» TO DO: From the records below, turn the stretch from the line containing "Let's socialize" through the line containing "- Fourth thing..." into a Markdown table with the columns Row and Line. Skip blank lines.

*** Opening of EXTRACTED ENTRIES ***

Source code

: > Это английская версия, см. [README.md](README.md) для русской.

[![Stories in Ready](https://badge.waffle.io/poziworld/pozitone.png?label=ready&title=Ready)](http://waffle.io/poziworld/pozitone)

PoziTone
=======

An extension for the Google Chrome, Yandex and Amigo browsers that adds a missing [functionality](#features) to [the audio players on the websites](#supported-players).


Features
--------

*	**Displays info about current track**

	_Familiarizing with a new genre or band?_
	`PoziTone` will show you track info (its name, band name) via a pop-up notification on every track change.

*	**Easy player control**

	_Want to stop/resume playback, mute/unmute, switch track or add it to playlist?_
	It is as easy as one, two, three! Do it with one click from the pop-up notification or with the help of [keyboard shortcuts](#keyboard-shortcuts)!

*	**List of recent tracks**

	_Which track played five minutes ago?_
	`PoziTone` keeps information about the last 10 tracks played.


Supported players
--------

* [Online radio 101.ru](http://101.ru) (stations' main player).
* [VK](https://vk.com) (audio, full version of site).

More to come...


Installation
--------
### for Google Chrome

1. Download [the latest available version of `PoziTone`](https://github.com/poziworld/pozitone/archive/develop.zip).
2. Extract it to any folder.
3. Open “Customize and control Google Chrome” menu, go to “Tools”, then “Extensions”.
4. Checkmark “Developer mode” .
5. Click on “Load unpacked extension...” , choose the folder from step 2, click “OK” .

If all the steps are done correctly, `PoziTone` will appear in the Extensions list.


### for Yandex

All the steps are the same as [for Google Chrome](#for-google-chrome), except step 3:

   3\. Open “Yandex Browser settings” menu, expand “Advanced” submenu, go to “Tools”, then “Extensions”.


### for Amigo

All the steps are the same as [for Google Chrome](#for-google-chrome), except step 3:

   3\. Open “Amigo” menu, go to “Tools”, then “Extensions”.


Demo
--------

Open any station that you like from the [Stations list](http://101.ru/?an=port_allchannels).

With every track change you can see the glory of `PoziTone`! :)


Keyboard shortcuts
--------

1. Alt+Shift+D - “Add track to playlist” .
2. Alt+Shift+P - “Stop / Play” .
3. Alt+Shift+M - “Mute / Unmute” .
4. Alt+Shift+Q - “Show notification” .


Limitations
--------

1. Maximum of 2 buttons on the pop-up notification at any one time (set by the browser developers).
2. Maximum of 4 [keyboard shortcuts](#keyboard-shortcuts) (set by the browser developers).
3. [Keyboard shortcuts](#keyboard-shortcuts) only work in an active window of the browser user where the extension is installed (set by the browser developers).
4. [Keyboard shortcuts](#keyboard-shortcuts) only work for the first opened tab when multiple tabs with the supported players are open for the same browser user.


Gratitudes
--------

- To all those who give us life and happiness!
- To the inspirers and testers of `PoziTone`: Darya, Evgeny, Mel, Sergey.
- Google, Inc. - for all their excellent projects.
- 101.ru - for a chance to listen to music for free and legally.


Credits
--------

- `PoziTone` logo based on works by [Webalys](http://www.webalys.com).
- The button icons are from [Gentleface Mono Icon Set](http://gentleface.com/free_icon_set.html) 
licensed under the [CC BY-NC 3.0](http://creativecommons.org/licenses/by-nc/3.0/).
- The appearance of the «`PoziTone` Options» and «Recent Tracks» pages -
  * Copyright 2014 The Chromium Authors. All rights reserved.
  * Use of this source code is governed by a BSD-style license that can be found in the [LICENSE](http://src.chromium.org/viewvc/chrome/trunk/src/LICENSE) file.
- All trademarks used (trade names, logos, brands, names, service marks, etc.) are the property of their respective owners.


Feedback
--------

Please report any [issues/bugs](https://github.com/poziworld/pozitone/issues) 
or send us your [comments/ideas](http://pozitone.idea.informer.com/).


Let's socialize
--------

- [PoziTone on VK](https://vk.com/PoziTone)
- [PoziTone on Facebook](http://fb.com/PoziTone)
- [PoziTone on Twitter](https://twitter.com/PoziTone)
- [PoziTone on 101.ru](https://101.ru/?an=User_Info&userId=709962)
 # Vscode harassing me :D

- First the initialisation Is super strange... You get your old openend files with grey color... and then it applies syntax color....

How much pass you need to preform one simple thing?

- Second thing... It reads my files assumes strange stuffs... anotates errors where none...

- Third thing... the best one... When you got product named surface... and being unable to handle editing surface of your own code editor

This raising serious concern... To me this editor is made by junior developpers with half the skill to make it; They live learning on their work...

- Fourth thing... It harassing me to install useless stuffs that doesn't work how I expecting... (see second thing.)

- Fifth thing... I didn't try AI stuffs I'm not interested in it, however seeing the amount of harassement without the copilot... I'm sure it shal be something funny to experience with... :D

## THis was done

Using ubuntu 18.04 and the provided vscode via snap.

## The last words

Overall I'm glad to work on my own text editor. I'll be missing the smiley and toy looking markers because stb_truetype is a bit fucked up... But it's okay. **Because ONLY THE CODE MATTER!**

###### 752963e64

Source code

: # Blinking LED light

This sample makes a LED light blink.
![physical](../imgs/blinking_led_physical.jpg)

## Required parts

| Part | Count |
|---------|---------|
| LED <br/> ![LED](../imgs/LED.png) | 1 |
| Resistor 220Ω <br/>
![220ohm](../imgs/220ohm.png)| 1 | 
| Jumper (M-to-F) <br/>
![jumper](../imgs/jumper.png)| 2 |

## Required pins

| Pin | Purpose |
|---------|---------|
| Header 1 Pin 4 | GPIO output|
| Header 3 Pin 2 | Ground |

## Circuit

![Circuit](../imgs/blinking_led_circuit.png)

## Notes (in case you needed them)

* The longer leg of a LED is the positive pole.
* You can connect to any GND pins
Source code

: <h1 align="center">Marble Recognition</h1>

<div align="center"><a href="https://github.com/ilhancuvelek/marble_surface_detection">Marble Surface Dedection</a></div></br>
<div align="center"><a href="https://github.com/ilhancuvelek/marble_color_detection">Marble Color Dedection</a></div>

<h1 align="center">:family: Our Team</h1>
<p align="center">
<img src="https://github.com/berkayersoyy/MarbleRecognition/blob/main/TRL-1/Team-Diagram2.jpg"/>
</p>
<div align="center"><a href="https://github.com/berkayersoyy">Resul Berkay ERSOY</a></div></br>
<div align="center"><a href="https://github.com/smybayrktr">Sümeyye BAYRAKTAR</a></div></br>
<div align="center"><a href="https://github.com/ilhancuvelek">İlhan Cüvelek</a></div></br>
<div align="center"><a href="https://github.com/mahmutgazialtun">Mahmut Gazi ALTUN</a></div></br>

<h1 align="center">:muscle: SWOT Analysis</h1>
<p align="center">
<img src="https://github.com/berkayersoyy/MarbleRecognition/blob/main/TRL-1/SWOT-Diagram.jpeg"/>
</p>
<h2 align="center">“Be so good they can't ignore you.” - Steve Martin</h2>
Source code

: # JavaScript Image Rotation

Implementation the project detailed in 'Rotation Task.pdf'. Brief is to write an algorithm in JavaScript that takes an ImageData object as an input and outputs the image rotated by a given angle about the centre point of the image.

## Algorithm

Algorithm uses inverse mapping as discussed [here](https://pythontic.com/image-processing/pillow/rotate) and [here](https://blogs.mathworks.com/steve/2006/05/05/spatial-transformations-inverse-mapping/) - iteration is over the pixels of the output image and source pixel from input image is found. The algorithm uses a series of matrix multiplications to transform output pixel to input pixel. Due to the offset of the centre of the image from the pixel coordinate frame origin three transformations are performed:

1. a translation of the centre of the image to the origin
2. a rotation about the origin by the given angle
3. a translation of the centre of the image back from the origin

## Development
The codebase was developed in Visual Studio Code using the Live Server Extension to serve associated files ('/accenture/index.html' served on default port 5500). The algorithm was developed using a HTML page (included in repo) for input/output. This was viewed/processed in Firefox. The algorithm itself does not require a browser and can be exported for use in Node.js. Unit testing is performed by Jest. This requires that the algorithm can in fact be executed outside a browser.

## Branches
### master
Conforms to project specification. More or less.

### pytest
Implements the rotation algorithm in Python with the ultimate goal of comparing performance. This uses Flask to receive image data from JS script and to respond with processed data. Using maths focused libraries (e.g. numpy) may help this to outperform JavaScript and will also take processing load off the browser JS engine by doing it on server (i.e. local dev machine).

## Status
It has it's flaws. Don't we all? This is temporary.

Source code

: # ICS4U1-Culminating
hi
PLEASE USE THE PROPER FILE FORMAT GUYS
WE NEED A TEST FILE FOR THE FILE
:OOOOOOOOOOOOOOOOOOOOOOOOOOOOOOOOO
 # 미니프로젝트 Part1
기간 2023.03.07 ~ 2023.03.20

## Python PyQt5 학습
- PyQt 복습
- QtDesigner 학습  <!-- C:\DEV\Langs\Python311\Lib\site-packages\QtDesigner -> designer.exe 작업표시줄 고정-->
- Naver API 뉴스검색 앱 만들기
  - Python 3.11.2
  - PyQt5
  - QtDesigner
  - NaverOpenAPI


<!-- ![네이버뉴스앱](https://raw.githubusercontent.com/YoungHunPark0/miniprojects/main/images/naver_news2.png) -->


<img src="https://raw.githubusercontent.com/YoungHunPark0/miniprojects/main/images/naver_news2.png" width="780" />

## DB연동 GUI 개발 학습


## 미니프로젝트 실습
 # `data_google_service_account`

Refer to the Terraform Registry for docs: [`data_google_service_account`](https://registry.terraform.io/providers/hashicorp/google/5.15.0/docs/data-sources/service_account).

*** Close of EXTRACTED ENTRIES ***

» ANSWER TO THE EXERCISE:
| Row | Line |
|---|---|
| 1 | Let's socialize |
| 2 | -------- |
| 3 | - [PoziTone on VK](https://vk.com/PoziTone) |
| 4 | - [PoziTone on Facebook](http://fb.com/PoziTone) |
| 5 | - [PoziTone on Twitter](https://twitter.com/PoziTone) |
| 6 | - [PoziTone on 101.ru](https://101.ru/?an=User_Info&userId=709962) |
| 7 |  # Vscode harassing me :D |
| 8 | - First the initialisation Is super strange... You get your old openend files with grey color... and then it applies syntax color.... |
| 9 | How much pass you need to preform one simple thing? |
| 10 | - Second thing... It reads my files assumes strange stuffs... anotates errors where none... |
| 11 | - Third thing... the best one... When you got product named surface... and being unable to handle editing surface of your own code editor |
| 12 | This raising serious concern... To me this editor is made by junior developpers with half the skill to make it; They live learning on their work... |
| 13 | - Fourth thing... It harassing me to install useless stuffs that doesn't work how I expecting... (see second thing.) |